What to do — Only a number is wanted: how many lines in these records contain the word "nyhetsbrev"?

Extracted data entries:
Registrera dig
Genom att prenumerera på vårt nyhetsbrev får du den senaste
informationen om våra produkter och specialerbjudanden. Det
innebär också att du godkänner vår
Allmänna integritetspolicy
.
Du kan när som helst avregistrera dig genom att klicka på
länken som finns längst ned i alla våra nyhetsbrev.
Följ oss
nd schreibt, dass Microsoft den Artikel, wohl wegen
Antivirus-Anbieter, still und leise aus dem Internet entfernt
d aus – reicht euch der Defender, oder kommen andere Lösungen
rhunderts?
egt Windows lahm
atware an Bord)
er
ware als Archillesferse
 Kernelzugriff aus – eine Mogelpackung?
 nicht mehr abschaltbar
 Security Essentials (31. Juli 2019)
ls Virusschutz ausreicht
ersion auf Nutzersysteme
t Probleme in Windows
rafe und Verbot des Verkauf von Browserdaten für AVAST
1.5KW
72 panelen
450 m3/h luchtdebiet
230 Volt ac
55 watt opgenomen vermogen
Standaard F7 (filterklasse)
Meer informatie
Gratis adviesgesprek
* * *
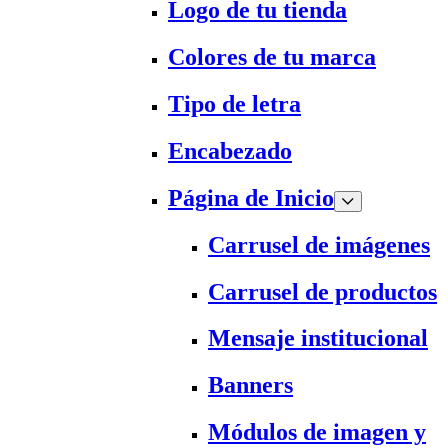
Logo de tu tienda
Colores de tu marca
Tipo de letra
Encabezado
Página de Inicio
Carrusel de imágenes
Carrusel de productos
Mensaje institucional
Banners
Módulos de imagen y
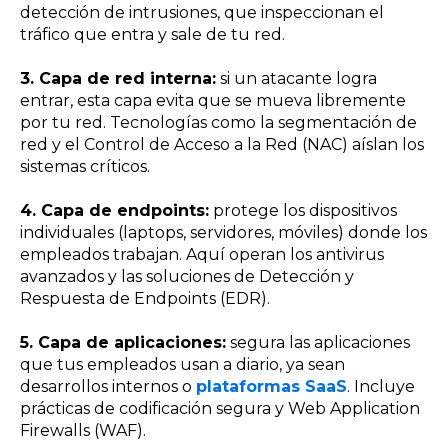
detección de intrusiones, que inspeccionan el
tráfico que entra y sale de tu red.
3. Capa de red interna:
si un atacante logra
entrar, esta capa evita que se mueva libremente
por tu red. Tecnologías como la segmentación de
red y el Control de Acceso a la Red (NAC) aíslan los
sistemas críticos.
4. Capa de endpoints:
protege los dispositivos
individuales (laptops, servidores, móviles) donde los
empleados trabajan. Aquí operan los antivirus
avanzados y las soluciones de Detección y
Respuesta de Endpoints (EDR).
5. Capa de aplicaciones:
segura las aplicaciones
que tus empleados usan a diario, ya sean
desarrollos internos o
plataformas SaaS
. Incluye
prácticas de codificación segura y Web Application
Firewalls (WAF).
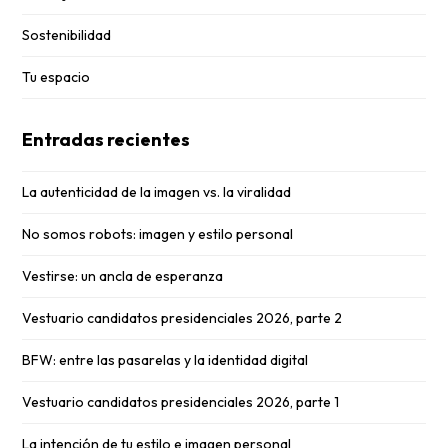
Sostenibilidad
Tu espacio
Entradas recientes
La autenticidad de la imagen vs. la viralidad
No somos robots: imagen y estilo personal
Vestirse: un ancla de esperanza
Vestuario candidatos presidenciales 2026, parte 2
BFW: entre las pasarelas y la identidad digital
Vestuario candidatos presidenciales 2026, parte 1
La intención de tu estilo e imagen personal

Result for this exercise — 2